Wie gut das funktioniert, zeigen die Zahlen von diesem Jahr. Von Mai bis einschließlich Dezember musste Wiebusch lediglich 49 Kilowattstunden Strom vom Stromanbieter dazukaufen, konnte ihm aber gleichzeitig fast 3.000 Kilowattstunden Ökostrom liefern. "Dies war möglich, weil die Anlage auf dem Dach mehr als 5.400 Kilowattstunden Strom erzeugt hat", sagt Wiebusch. Reichlich 2.000 Kilowattstunden davon verbrauchte er im eigenen Haus.

Lag der verbrauchte Eigenstromanteil im gleichen Zeitraum 2019 – damals noch ohne Speicher – bei 23 Prozent, betrug er 2021 bereits 41 Prozent. Und mittlerweile hat Wiebusch noch einen viel größeren Speicher als jenen im Keller: ein Elektro-Auto. "Wenn man diese Zahlen sieht, dann macht es ganz viel Sinn, die Sonnenenergie für die umweltfreundliche Wärmepumpen-Heizung und für das E-Mobil zu nutzen", sagt Brinckmann.

Energiewende auch privat organisieren

Weil die beiden von diesen zukunftsträchtigen Möglichkeiten so begeistert sind, wollen sie ihre Idee weitertragen und andere Hausbesitzer animieren, auf ähnliche Modelle zu setzen. "Wir sind überzeugt, dass eine Energiewende nur in Gänze gelingt, wenn sie auch dezentral und privat organisiert ist", sagt Wiebusch. Das bedeute, dass der Strom künftig auch da gespeichert und verbraucht werde, wo er erzeugt wird.

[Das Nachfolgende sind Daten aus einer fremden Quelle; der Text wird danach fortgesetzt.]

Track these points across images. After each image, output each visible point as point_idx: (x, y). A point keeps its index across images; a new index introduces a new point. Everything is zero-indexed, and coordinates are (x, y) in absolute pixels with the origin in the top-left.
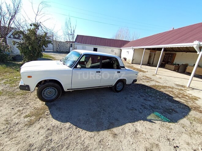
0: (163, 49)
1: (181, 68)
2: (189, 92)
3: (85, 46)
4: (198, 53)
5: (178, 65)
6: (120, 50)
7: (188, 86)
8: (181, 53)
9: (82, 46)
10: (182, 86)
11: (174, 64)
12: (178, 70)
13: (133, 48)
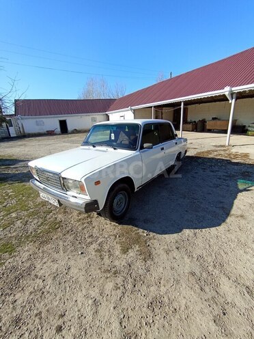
0: (182, 104)
1: (199, 126)
2: (234, 150)
3: (40, 120)
4: (230, 102)
5: (195, 122)
6: (105, 116)
7: (227, 144)
8: (194, 106)
9: (35, 120)
10: (222, 146)
11: (190, 123)
12: (196, 129)
13: (131, 109)
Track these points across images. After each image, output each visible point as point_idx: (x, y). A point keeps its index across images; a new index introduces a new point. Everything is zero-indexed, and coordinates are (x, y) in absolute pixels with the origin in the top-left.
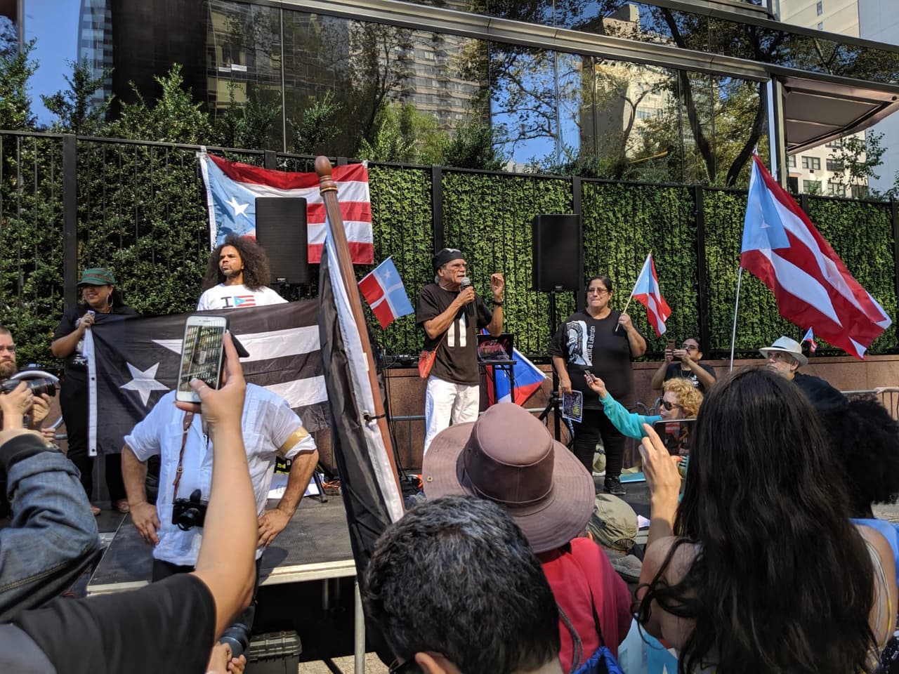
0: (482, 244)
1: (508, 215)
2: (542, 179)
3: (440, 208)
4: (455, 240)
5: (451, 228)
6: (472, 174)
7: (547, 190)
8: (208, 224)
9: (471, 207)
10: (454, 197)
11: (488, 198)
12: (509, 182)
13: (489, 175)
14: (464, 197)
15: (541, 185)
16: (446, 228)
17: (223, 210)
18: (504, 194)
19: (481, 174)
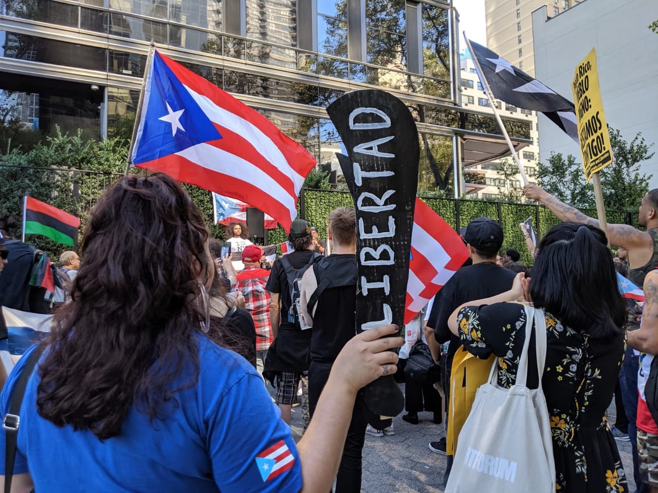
0: (320, 220)
1: (331, 208)
2: (345, 193)
3: (304, 205)
4: (310, 218)
5: (308, 213)
6: (317, 191)
7: (347, 197)
8: (213, 211)
9: (316, 204)
10: (309, 201)
11: (323, 201)
12: (332, 194)
13: (323, 191)
14: (313, 200)
15: (345, 196)
16: (306, 213)
17: (220, 206)
18: (329, 199)
19: (320, 191)
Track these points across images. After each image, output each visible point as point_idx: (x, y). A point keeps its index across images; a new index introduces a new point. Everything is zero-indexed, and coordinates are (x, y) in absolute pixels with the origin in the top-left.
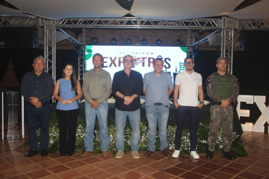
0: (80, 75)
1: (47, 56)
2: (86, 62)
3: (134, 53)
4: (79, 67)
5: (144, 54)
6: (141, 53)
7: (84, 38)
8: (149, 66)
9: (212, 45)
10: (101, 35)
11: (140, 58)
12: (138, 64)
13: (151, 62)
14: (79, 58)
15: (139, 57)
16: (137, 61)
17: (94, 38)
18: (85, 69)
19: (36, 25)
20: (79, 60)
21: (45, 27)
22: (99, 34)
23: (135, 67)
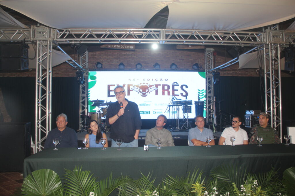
0: (82, 106)
1: (40, 80)
2: (90, 91)
3: (146, 80)
4: (81, 97)
5: (157, 81)
6: (154, 80)
7: (86, 63)
8: (163, 94)
9: (242, 68)
10: (105, 61)
11: (153, 85)
12: (151, 92)
13: (166, 90)
14: (80, 86)
15: (151, 84)
16: (149, 89)
17: (99, 63)
18: (88, 99)
19: (26, 40)
20: (80, 89)
21: (38, 42)
22: (102, 60)
23: (147, 96)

Aus diesem Grund haben Wiebusch und Brinckmann ein kostenloses Info-Forum in Graupa am 8. Oktober organisiert. Dabei wollen sie gemeinsam mit Fachleuten und interessierten Bürgern zu den Chancen und Risiken einer privat organisierten Energiewende ins Gespräch kommen.

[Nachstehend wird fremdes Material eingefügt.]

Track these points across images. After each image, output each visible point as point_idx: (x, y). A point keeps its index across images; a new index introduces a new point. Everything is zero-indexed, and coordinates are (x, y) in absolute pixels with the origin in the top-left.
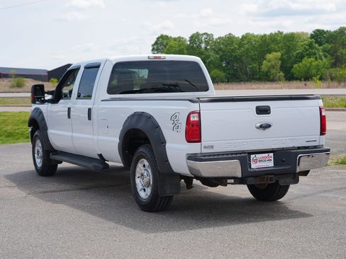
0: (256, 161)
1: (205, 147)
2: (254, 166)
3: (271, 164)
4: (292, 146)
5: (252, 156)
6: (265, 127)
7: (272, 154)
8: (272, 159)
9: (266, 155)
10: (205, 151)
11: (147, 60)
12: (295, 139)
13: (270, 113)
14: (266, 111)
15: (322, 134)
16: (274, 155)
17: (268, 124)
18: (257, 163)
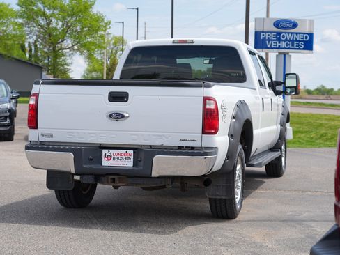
0: (109, 158)
1: (43, 135)
2: (105, 163)
3: (130, 164)
4: (160, 144)
5: (104, 151)
7: (131, 152)
8: (132, 157)
9: (124, 151)
10: (42, 139)
11: (171, 44)
12: (164, 136)
13: (126, 101)
14: (122, 98)
15: (204, 133)
16: (134, 153)
17: (120, 114)
18: (110, 161)
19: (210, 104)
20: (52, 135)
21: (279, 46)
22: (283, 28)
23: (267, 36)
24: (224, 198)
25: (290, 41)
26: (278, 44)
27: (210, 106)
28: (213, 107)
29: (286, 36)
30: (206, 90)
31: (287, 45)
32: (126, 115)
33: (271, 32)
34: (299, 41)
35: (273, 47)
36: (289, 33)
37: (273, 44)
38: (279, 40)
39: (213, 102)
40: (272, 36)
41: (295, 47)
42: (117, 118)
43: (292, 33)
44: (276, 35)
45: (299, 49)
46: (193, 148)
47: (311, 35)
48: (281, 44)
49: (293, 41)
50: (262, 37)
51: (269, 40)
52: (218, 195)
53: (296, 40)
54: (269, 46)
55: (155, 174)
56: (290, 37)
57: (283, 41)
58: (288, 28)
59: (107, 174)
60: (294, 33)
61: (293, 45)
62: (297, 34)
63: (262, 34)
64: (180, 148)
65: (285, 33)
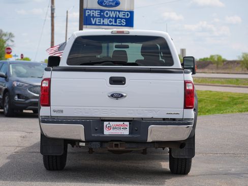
0: (109, 128)
1: (54, 111)
2: (107, 132)
3: (126, 132)
4: (150, 117)
5: (105, 123)
6: (117, 96)
7: (127, 123)
8: (128, 127)
9: (122, 123)
10: (54, 114)
11: (110, 34)
12: (154, 110)
13: (124, 84)
14: (120, 81)
15: (185, 107)
16: (130, 124)
17: (120, 94)
18: (110, 130)
19: (189, 86)
20: (62, 111)
21: (103, 23)
22: (106, 6)
23: (92, 13)
24: (186, 157)
25: (113, 18)
26: (102, 21)
27: (190, 87)
28: (191, 88)
29: (109, 13)
30: (186, 75)
31: (110, 22)
32: (124, 95)
33: (95, 10)
34: (122, 18)
35: (97, 23)
36: (112, 11)
37: (97, 21)
38: (103, 17)
39: (191, 84)
40: (96, 14)
41: (118, 24)
42: (118, 97)
43: (114, 11)
44: (100, 13)
45: (121, 26)
46: (174, 119)
47: (132, 13)
48: (105, 21)
49: (116, 19)
50: (87, 14)
51: (94, 17)
52: (182, 156)
53: (119, 18)
54: (93, 23)
55: (150, 139)
56: (113, 14)
57: (106, 18)
58: (111, 6)
59: (112, 141)
60: (117, 11)
61: (116, 22)
62: (119, 11)
63: (87, 11)
64: (164, 119)
65: (109, 11)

Dabei ist unter anderem Dr. Gerhard Lippold, Staatssekretär im sächsischen Umweltministerium, der das Ganze aus staatlicher Sicht beleuchtet – und vielleicht auch Wege aufzeigt, wie solche Anlagen künftig finanziell gefördert werden. Ergänzt werden seine Infos durch Franz Härting vom Unternehmen "Sachsenenergie".

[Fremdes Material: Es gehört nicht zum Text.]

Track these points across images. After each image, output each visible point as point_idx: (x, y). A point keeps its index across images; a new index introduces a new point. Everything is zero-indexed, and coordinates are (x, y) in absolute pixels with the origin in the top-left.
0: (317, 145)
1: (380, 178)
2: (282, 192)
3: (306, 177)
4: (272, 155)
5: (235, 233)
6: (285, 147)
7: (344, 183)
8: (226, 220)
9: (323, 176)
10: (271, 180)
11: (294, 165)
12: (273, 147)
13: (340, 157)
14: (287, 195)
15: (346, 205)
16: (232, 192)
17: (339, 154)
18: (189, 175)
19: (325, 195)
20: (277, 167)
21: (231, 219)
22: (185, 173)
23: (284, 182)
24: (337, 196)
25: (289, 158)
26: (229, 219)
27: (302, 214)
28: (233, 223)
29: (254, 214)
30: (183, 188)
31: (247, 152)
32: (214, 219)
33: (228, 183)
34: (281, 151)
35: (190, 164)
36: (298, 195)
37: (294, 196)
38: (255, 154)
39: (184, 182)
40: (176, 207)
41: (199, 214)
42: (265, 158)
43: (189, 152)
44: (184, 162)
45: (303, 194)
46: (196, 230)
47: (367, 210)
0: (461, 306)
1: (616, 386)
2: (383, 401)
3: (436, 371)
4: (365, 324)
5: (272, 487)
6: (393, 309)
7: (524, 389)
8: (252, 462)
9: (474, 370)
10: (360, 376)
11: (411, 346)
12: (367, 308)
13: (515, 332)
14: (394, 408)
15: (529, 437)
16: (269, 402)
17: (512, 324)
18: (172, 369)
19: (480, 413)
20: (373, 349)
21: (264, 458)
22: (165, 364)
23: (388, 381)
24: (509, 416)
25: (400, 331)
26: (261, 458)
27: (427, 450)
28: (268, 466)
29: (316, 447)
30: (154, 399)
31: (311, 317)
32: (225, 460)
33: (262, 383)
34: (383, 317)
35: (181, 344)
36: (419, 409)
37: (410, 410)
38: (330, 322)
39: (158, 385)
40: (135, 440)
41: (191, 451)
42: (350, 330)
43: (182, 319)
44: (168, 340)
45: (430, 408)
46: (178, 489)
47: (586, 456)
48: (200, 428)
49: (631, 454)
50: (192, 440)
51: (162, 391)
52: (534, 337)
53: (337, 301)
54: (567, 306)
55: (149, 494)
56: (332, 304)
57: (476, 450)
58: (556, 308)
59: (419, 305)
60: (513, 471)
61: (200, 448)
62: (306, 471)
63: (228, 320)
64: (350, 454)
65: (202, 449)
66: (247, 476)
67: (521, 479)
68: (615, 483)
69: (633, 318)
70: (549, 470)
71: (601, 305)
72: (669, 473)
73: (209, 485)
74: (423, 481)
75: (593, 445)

Ebenso für Gespräche stehen Pirnas Klimaschutzmanager Thomas Freitag und Stadtwerke-Geschäftsführer Peter Kochan bereit. Moderiert wird die Veranstaltung von Frank Farenski, ein freier Journalist, der seit Jahren auf Youtube den Kanal "Autark – Leben mit der Energiewende" betreibt. "Wir hoffen nun sehr", sagt Wiebusch, "dass mit uns noch viele andere die Möglichkeiten zur lokalen Energiewende entdecken."